I believe that Polonius is to be understood as having formerly been a
brilliant and successful statesman, and perhaps a warrior.  (See my
observations on the significance of his name.)  He still shows a rote
ability to replicate and explain somewhat sophisticated political
techniques, as in the scene with Reynaldo, but his insight and judgment
are gone.   Perhaps WS was making a comment on the dismal human
condition, akin to Alexander's dust stopping a bung hole or a king
progressing through the guts of a beggar.

By the way, I think Terrence Hawkes makes an interesting point.  The
first two or three times I heard Camillo say "I know not what to say" I
really thought the actor should just have said "line" sotto voce.  I
never had the same reaction to Polonius' digression in II.i.
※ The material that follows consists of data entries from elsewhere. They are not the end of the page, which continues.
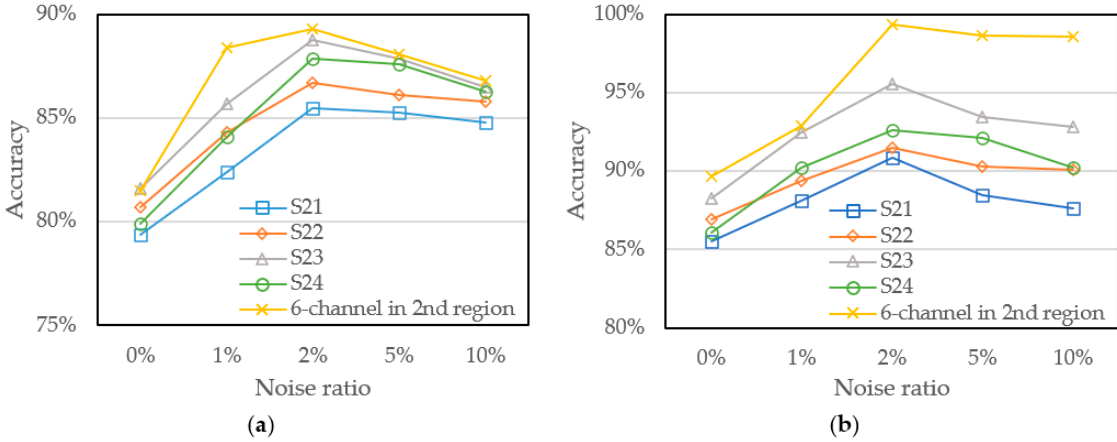
Figure 10. Model accuracy trained with divided 1st region and noise addition ( a ) GridsearchCV and ( b ) Bayesian optimization.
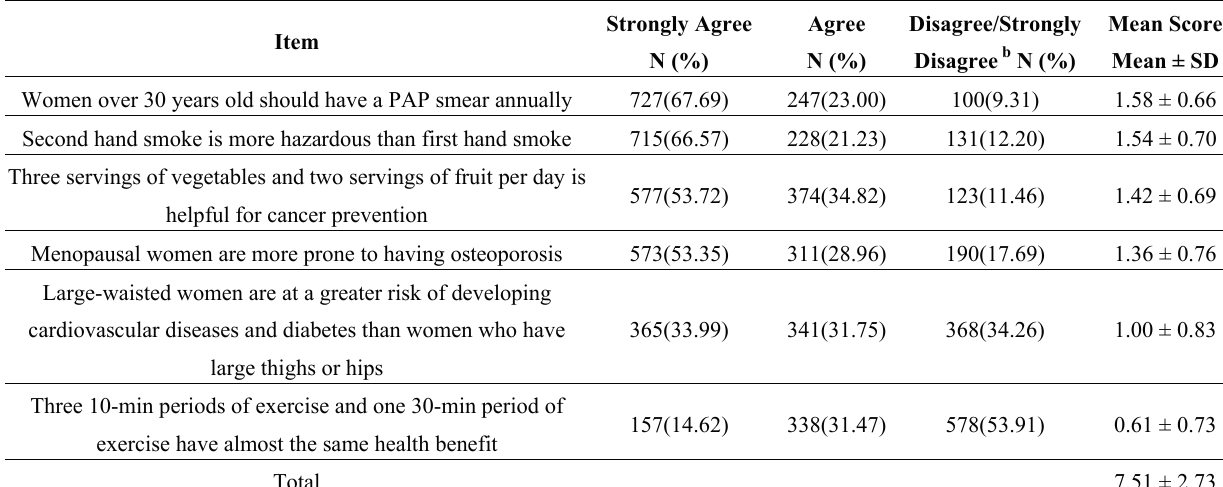
Table 2. Distribution of agreement with publically promoted health messages a ( N = 1074). Item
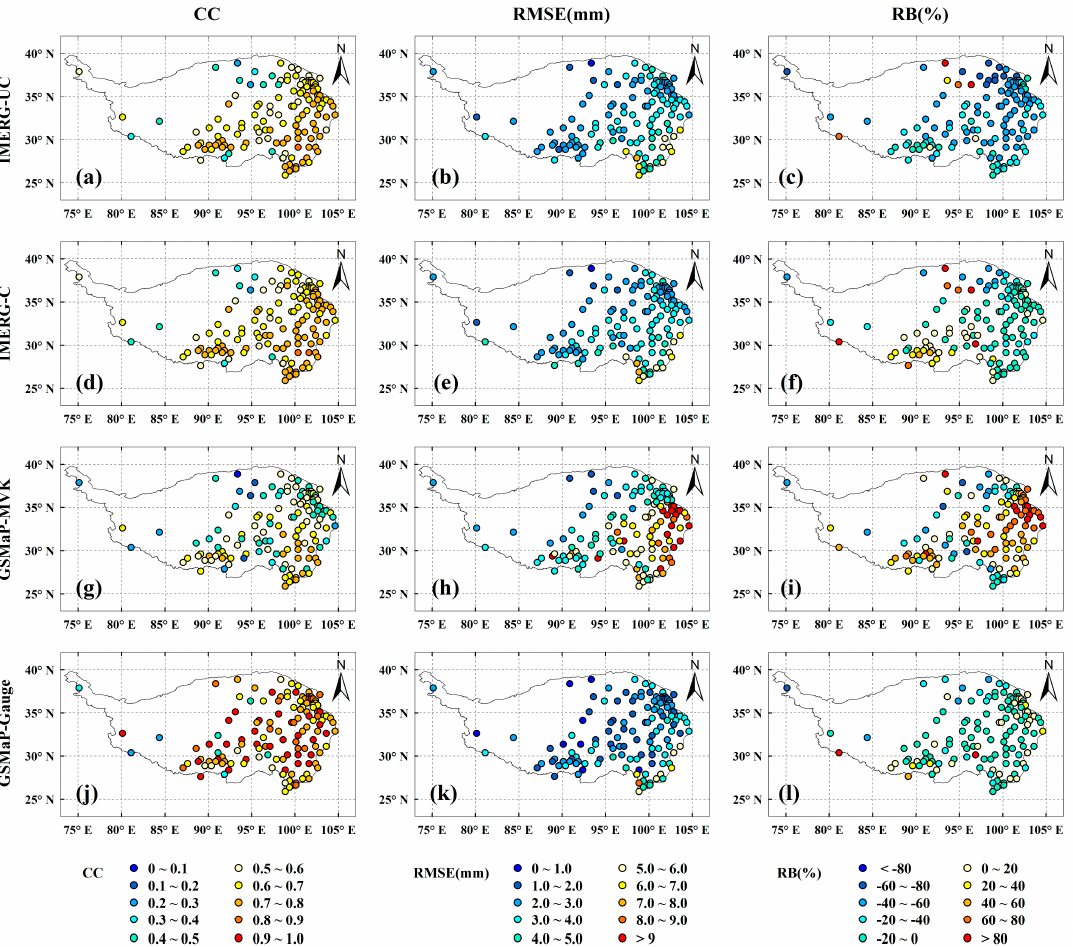
Figure 5. Spatial distribution of ( a , d , g , j ) correlation coefficient (CC); ( b , e , h , k ) root-mean-squared error (RMSE); and ( c , f , i , l ) relative bias (RB) between the four satellite precipitation estimates and CGDPA at the 132 grid central points.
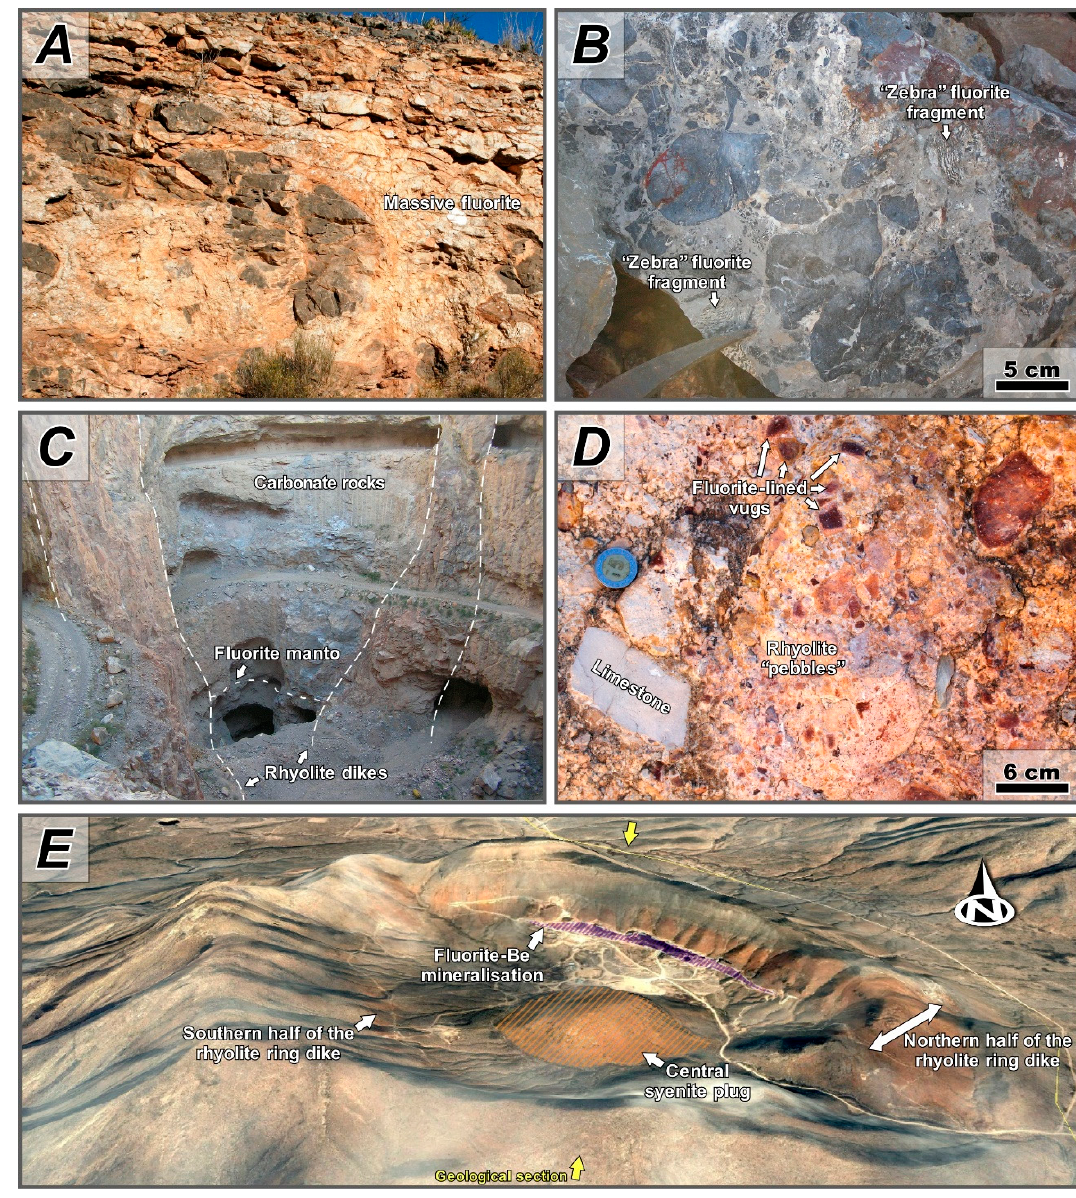
Figure 3. Macroscopic traits of MVT-like fluorite and later fluorite–U–V–Mo–P mineralisation in the Aguachile–Cuatro Palmas area, Coahuila. ( A ) Pendant roof breccia in the upper part of the MVT-like massive and partly banded fluorite mineralisation at the La Fácil deposit. ( B ) Late structural/hydrothermal breccia with host limestones ans zebra-like MVT fluorite mineralisation as fragments at the El Caracol deposit. ( C ) Eocene rhyolite dikes crosscutting MVT-like stratabound fluorite mantos at the El Caracol deposit. ( D ) Pebbly facies on the mineralised shoulder of the northern half of the rhyolite ring dike at the Aguachile deposit; notice the occurrence of purplish fluorite lining cavities. ( E ) Google Earth image of the relief in the Aguachile deposit and its intrusive complex, as of January 2018.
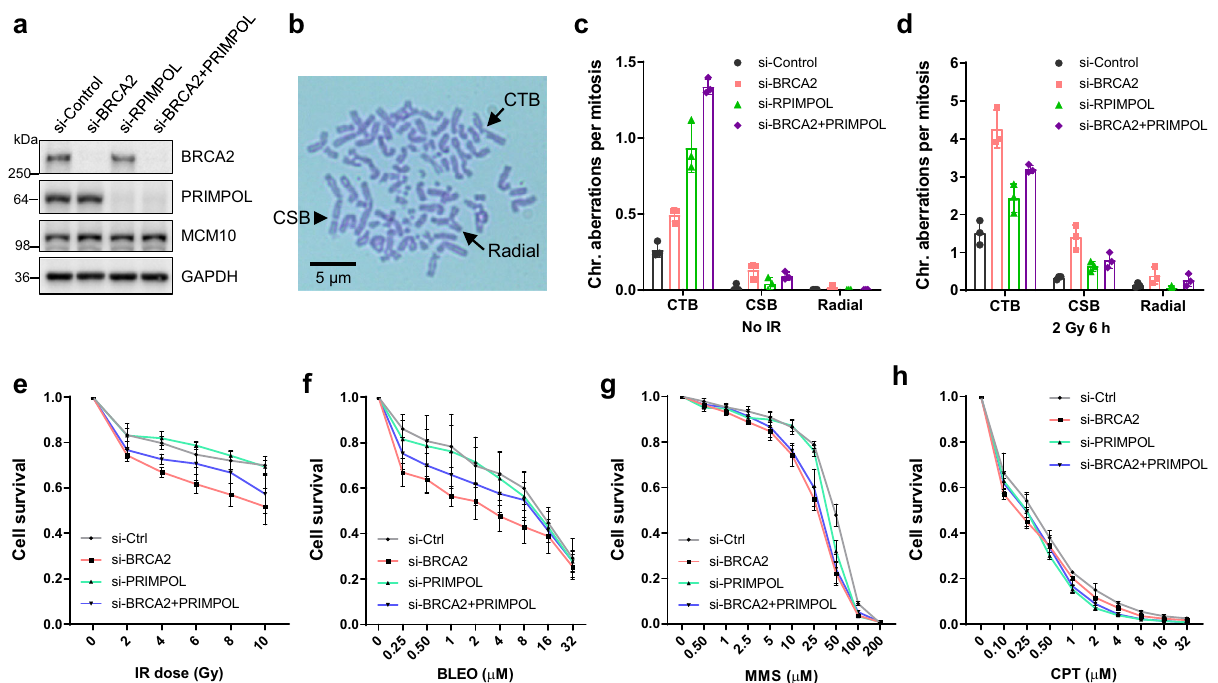
Fig. 3 Impact of PRIMPOL loss on genome stability and cell viability after DNA damage in BRCA2-pro fi cient and -de fi cient cells. a Western blots showing levels of siRNA-mediated depletion of BRCA2, PRIMPOL, or BRCA2 + PRIMPOL in U2OS cells. Similar results were obtained in n = 3 independent experiments. b A representative image of a mitotic spread after Giemsa staining showing different forms of abnormal chromosomes. CTB, chromatid break; CSB, chromosomal break; Radial, radial chromosome. c , d Quanti fi cation of chromosomal aberrations in U2OS cells treated with control, BRCA2, PRIMPOL, or BRCA2 + PRIMPOL siRNAs without IR ( c ) or 6 h after 2 Gy of IR ( d ). Data are presented as mean ± s.d. from n = 3 independent experiments. e – h Sensitivity of the above siRNA-treated cells to IR ( e ), BLEO ( f ), MMS ( g ), and CPT ( h ). Cell viability was determined 72 h after treatment. Results are presented as mean ± s.d. from n = 3 independent experiments, each conducted in technical triplicates. Source data are provided as a Source Data fi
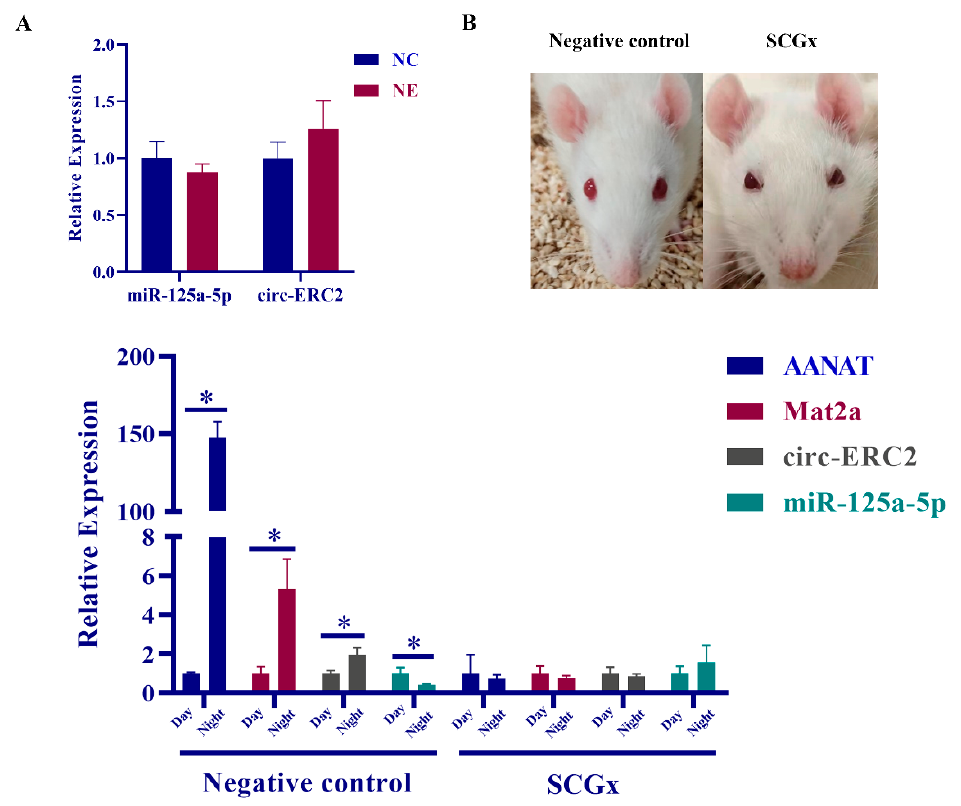
Figure 6. Superior cervical ganglion (SCG) can participate in melatonin synthesis through circ- ERC2/miR-125a-5p/MAT2A axis. ( A ) Relative expression of miR-125a-5p and circ-ERC2 in pineal cells before and after NE treatment. ( B ) Relative expression of genes in the pineal gland of control and SCGx groups during the day and night. *, p < 0.05.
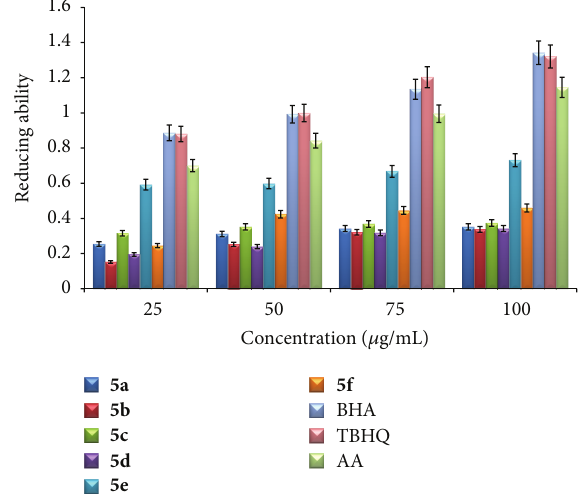
Figure 2: RSA of the compounds ( 5a–f ).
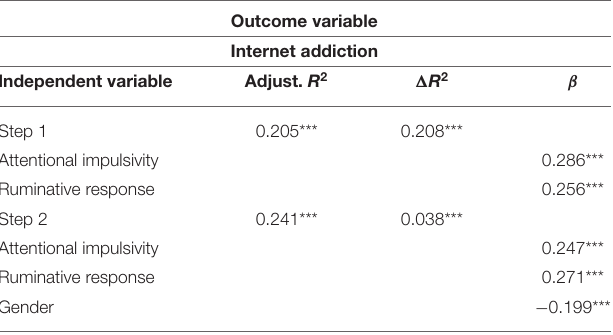
TABLE 6 | Results of hierarchical linear regression analyses inserting attentional impulsivity.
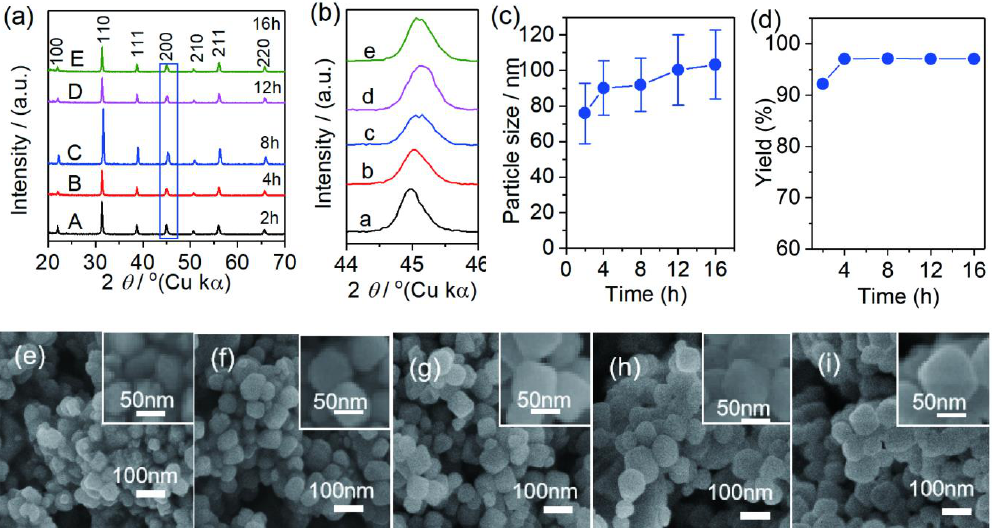
Figure 5. XRD patterns ( a , b ), particle sizes and yields ( c , d ), and SEM images ( e – i ) of the BaTiO 3 nanocrystals obtained with R Ba / Ti = 2.0([NaOH] = 2.0 mol L − 1 , pH ≈ 13.6) by hydrothermally treating at nanocrystals obtained with R Ba/Ti = 2.0([NaOH]=2.0 mol L −1 , pH ≈  13.6) by hydrothermally treating at 210 ◦ C for various times ( t = 2–16 210 °C for various times ( t = 2–16 h).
[4]-------------------------------------------------------------
From:           Graham Bradshaw <
 This e-mail address is being protected from spambots. You need JavaScript enabled to view it
 >
Date:           Sunday, 28 May 2000 04:59:13 +0900
Subject: 11.1097 Re: Senile Dementia
Comment:        Re: SHK 11.1097 Re: Senile Dementia

My God, I'm getting frightened! For some months now, I've been agreeing
with Terence Hawkes's letters to SHAKSPER, including this latest. Is
this an early stage of senile dementia?

Graham Bradshaw

[5]-------------------------------------------------------------
From:           Lois Potter <
 This e-mail address is being protected from spambots. You need JavaScript enabled to view it
 >
Date:           Saturday, 27 May 2000 20:53:10 -0400
Subject: 11.1097 Re: Senile Dementia
Comment:        Re: SHK 11.1097 Re: Senile Dementia

I agree with Terry Hawkes' point:  Polonius's apparent lapse of memory
can make the audience think that the actor really has forgotten his
lines.  This happened once in my experience; a number of people around
me were audibly upset when they thought that a much-loved older actor
(Michael Bryant, at the National Theatre in 1989) was cracking up before
their eyes.  On the other hand, it doesn't usually happen: Polonius
plays the moment with enough control, and often enough comedy, to make
it clear that we are watching something happen inside rather than
outside the play -- especially since actors don't normally tell other
characters that they've dried. Reynaldo's reaction is perhaps even more
crucial; however embarrassed or superior he may look, most people can
tell that he is reacting as Reynaldo, not as a junior actor wondering
how he can salvage the situation.

But it might have been different for the audience that saw Shakespeare's
actors, who probably needed the prompter more frequently.  And maybe, if
an older actor was playing Polonius, he was already well known for
memory lapses.  And maybe the implicit and explicit references to actors
forgetting lines, which are pretty common in Shakespeare and elsewhere,
are either a propiation of the gods of memory or a way of defusing
everyone's anxiety on a subject which, by all accounts, is an obsession
with both actors and audience.

Lois Potter
University of Delaware

[6]-------------------------------------------------------------
From:           David Shenk <
 This e-mail address is being protected from spambots. You need JavaScript enabled to view it
 >
Date:           Saturday, 27 May 2000 23:15:40 -0500
Subject: 11.1097 Re: Senile Dementia
Comment:        Re: SHK 11.1097 Re: Senile Dementia

I agree almost entirely with Melissa Aaron. Any specific notion of
"disease" is specific to that culture. I have no interest in arguing
definitively whether Lear, or for that matter Annesley, had "Alzheimer's
disease." I'm simply interested in the long and winding cultural history
of dementia.

That said, it's pretty clear that what we now call Alzheimer's disease
has existed for many thousands of years. I have no illusions that
Shakespeare ever focused solely on the issue of senile dementia, but
given his importance, whatever he did say is pretty important to any
comprehensive history of the disease.